It's All Part of Throwing Up

Being a mom can often leave a bad taste in the mouth

It is hard to live so far away from my parents. I miss them. I wish we lived closer. When I go to visit them, it is a five- to six-hour drive diagonally across Pennsylvania. I wish it didn’t take so long. I’ve never wished that harder than this weekend, driving home.

Just a half-hour into a five-hour ride, and my daughter, who had an unfortunate stomach bug that seems to be going around the area, projectile vomited all over the truck. In true Linda Blair-style, she was just a head rotation away from us calling a young and an old priest.

She hadn’t eaten much all day, but somehow, for someone so small, with so little of an appetite, she had a lot to get up. It all happened in what seemed like slow motion to me. I heard a gag. I whirled my head around, and watched in pure horror as she repeatedly tossed her cookies. She seemed to aim center-car, spewing onto coats, my purse, my work bag, the blankets … anything within striking distance.

My driving husband slowed to the nearest shoulder and pulled over, throwing on the hazard lights. The smell was already too much to bear.

He threw open the back hatch and grabbed a pair of pajamas from the previous night out of her bag. He stripped, in the bitter cold wind, a screaming 4-year-old and put her into clean clothes.

Something real fun about our ride to see my parents, what makes it so thrilling each and every time, is that you are mostly driving though the middle of no where. We had to track back a few miles to the last “town” with a grocery store. I held a bawling baby girl, while he dashed in for supplies.

I used baby wipes to scrub her down: hair, face, hands… it was just everywhere. Meanwhile, my husband dumped out the cars seat, scrubbing it with upholstery wipes.
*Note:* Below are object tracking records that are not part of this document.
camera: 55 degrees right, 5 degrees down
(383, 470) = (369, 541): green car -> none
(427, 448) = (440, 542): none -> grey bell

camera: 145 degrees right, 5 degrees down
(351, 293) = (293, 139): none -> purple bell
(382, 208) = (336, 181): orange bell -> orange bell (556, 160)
It was pooled in the cup holders. It was soaked into the carpet.

He filled trash bags with most any belongings that would fit. We didn’t want to smell THAT smell the entire ride that still remained.
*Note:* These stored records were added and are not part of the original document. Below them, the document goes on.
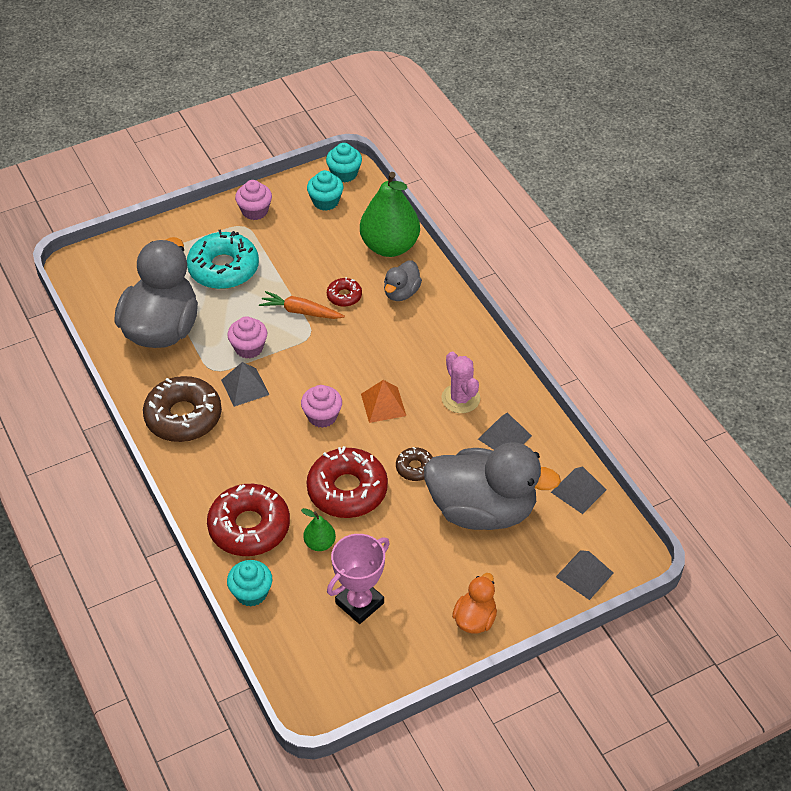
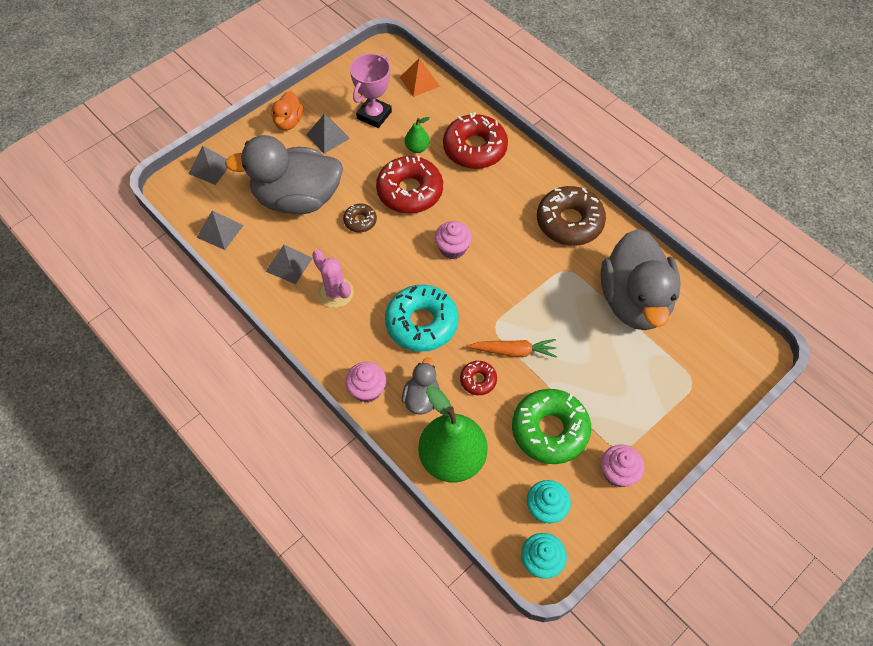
camera: 165 degrees right, 10 degrees up
(223, 268) = (613, 385): turquoise donut -> turquoise donut (421, 323)
(245, 387) = (530, 260): grey pyramid -> grey pyramid (327, 136)
(249, 348) = (545, 300): pink cupcake -> pink cupcake (367, 389)
(251, 593) = (453, 106): turquoise cupcake -> none
(297, 248) = (549, 430): none -> green donut
(383, 404) = (403, 271): orange pyramid -> orange pyramid (419, 81)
After scrubbing what he could, my husband proceeded to Febreze anything left in the vehicle. (God bless you, oh makers of Extra Strength Febreze.) If my son hadn’t moved, he’d have been hosed down along with the seats.
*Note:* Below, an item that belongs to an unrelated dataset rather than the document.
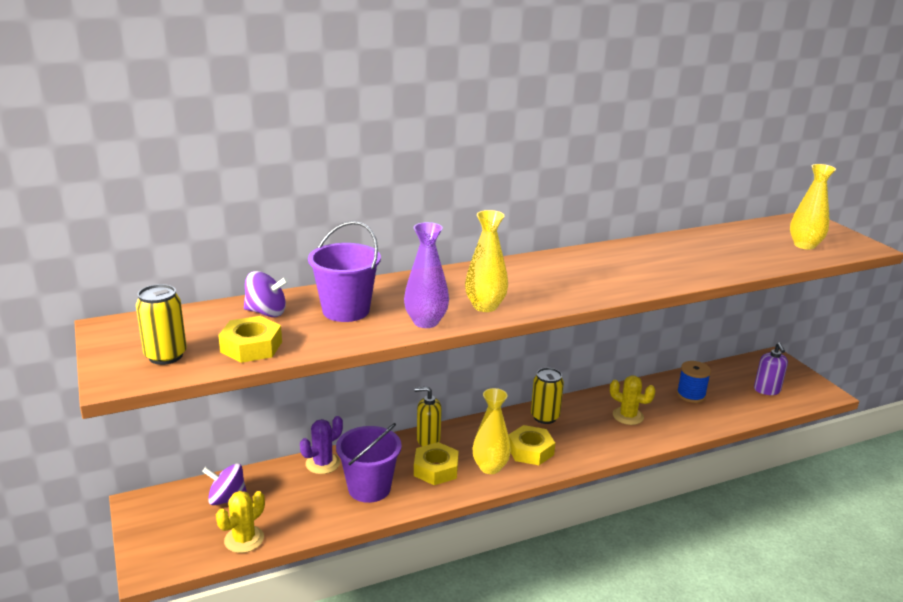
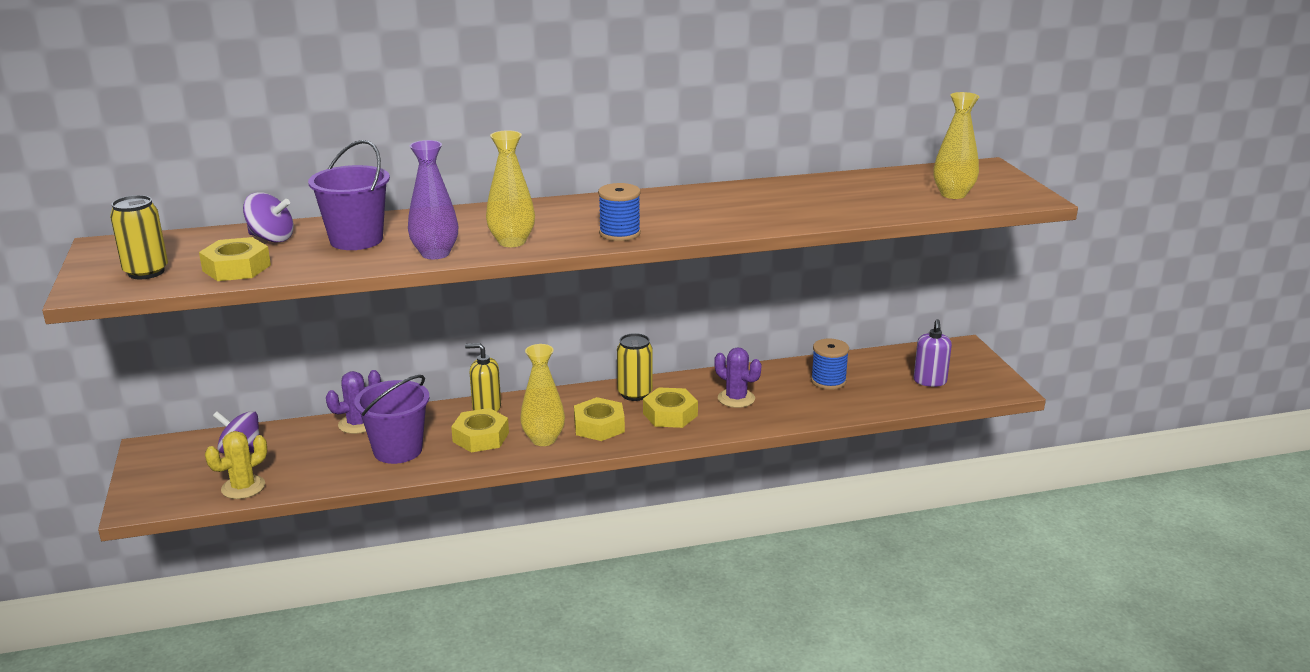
camera: 10 degrees right, 0 degrees up
(571, 294) = (619, 233): none -> blue spool
(583, 435) = (670, 414): none -> yellow nut
(628, 416) = (736, 398): yellow cactus -> purple cactus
I should note that on my list of bodily fluids that I cannot handle cleaning up (yes, they are all on there), puke is second only to blood. Instead of passing out, I’m generally inclined to join the puking. It makes me super sick to my own stomach, and I’m glad that some fresh air and a screaming child kept me semi-distracted or she wouldn’t have been alone in losing her lunch.

One scrub down later, and we were back on the road. We hadn’t gotten up the same hill we’d turned around on when toss number two came. This time, as soon as I heard the gag, I jumped into action with a plastic bag. It all thankfully landed in said bag, and was promptly tossed out the window. (Yes, for the first time in my life I littered. And, I apologize Crying Indian, but there was no way this Montco Mommy was holding a bag of vomit until the nearest rest stop.)

Three bags-out-the-window later and we were safely home, with one very sick and tired little girl and a not-so-fresh truck.

Someday, we will look back on all of this and laugh hysterically. My daughter probably won’t recall it at all. For the three others of us, I doubt we’ll be able to drive through Ridgeway again without remembering.